My teachers often go over the daily habits recommended for good health according to traditional Thai medicine. In late summer, with the days finally starting to shorten a little, we've been talking a lot at home about our sleep patterns.


We don't have curtains everywhere, so we get quite a lot of natural light in our home. In the summer, with the sun rising just after 5am and setting after 10pm, it's really hard to get enough sleep. And if we want to watch a movie in the summer, we have to wait for our living room to darken enough for our projection screen to be visible.


The coronavirus pandemic has affected our sleep patterns as well. Although we are not enjoying our usual late-night social activities, some of them have moved online and we try to enjoy those as often as possible. Further, as for most people, it has probably affected our stress levels, which are also affected by personal life events and even normal daily life.


So what does Thai medicine recommend that's helpful in this? Without going into a full list of all the recommendations I've received from my teachers, here are some I might not have thought about.



Do not sleep during the day. Yep, no napping! Matt likes to nap, but has been working on just having a rest time during the day instead of a nap. The other day he commented, "sometimes I feel tired earlier in the evening but then I pep back up and those are the nights I have the hardest time sleeping well." And that leads to TWO other things in this list:


Go to sleep (not to bed, but to sleep) before 10pm. I imagine one doesn't need much napping if one is asleep before 10 every night.
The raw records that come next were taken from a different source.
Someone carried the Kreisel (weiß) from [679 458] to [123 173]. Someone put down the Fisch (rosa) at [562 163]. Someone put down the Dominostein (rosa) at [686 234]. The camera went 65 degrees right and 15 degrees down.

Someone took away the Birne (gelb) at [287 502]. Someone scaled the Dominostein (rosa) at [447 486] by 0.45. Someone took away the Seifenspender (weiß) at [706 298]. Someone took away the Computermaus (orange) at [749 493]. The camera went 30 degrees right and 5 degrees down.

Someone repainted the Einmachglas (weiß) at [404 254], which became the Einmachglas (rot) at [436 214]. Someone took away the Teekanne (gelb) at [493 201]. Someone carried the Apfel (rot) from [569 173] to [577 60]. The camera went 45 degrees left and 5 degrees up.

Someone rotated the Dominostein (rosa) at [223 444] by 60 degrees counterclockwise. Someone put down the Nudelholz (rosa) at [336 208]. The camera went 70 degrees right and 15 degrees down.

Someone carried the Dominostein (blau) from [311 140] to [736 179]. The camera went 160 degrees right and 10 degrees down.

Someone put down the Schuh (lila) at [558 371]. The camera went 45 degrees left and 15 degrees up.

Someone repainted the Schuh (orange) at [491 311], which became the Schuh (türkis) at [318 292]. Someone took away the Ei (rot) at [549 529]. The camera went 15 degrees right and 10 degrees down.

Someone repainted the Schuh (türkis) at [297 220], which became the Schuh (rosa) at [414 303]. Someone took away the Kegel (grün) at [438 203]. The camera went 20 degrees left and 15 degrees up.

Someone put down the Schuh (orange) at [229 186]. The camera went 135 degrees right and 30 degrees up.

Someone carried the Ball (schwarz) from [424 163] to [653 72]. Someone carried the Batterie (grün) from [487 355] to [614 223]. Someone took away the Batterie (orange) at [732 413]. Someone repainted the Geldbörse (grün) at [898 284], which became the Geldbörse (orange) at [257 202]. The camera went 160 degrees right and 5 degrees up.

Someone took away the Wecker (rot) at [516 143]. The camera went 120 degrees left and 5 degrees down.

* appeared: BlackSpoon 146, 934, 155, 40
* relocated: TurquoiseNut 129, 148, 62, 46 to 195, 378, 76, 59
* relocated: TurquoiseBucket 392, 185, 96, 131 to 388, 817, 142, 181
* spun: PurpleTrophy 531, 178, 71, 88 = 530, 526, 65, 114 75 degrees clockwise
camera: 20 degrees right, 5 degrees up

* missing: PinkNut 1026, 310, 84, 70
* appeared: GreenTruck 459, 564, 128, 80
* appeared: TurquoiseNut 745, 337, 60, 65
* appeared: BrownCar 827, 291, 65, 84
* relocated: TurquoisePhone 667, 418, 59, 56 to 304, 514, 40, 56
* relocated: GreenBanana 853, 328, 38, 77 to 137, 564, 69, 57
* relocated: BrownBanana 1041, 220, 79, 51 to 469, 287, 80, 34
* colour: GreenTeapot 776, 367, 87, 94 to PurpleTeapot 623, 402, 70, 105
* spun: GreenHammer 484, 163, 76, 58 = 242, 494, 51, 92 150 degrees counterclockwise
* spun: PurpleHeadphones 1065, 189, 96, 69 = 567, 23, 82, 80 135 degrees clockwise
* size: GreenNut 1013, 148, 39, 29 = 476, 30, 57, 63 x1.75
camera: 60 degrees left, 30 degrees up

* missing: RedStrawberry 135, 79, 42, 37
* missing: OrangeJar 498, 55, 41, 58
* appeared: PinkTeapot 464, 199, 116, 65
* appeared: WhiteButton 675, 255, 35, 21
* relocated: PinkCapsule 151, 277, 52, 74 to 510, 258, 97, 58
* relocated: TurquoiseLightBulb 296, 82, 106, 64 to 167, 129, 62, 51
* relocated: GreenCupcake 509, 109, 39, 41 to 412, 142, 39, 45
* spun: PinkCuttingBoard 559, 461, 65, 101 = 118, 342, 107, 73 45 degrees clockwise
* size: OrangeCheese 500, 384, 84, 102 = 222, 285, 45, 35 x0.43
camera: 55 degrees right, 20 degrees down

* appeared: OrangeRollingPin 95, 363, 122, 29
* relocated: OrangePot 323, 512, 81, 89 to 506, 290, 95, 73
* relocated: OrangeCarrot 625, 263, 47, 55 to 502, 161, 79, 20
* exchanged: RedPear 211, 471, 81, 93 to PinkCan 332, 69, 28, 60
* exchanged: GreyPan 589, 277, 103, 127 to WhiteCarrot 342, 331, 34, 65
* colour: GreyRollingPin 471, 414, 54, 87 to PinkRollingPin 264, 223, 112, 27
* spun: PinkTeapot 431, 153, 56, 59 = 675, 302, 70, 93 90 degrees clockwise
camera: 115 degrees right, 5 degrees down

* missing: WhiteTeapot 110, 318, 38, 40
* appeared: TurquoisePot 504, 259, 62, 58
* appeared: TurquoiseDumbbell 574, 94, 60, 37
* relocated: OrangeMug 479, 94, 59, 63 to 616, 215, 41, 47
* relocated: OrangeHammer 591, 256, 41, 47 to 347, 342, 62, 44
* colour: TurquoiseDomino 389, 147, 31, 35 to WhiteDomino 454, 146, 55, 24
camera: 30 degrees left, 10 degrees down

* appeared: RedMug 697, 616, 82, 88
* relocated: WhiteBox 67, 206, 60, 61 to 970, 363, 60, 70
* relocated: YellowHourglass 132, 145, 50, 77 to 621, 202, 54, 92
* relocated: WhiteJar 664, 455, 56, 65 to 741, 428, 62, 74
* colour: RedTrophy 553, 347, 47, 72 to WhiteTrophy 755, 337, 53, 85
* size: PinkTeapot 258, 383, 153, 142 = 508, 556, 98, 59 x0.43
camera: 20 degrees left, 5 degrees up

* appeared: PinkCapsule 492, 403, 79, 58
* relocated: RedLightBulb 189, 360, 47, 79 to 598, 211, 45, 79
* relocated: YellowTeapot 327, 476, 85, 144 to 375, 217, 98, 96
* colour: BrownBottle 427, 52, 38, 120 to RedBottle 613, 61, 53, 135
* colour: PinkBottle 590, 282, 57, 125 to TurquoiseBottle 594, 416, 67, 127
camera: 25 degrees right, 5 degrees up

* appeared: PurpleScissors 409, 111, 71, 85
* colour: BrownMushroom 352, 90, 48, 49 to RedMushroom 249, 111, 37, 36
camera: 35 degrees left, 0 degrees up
For balancing Wind element: Try to go to bed at night when you first feel tired. If you stay up past the first wave of exhaustion, insomnia is likely.


For balancing Fire: Go to sleep before midnight.


For balancing Water: Wake early and do not sleep during the day.


I know, I know. I have not talked about element imbalances in any detail on this little blog. Let's be super simplistic, here. Wind is movement, and an imbalance can either be too much movement (physical or mental) or too little, which are commonly notable in sleep disturbances. Fire is heat & reactivity, and an imbalance may show you more easily angered or upset, too driven or perhaps not driven enough. Water is liquidity and cohesion, and an imbalance can be demonstrated by depression, too much attachment, unwillingness to move. Again, this is a very very simplistic summary. Do not go self-diagnosing for anything if you relate strongly to anything. If it's a concern, please talk to your doctor or health care professional.


Would you like to learn more about Thai element theory? A good place to start is Nephyr Jacobsen's book 7 Peppercorns. I linked to a description of the book versus a retail link because it is available on most websites, and she would encourage you to buy from your local retailer. She would also probably be horrified by my over-simplification of elemental imbalances.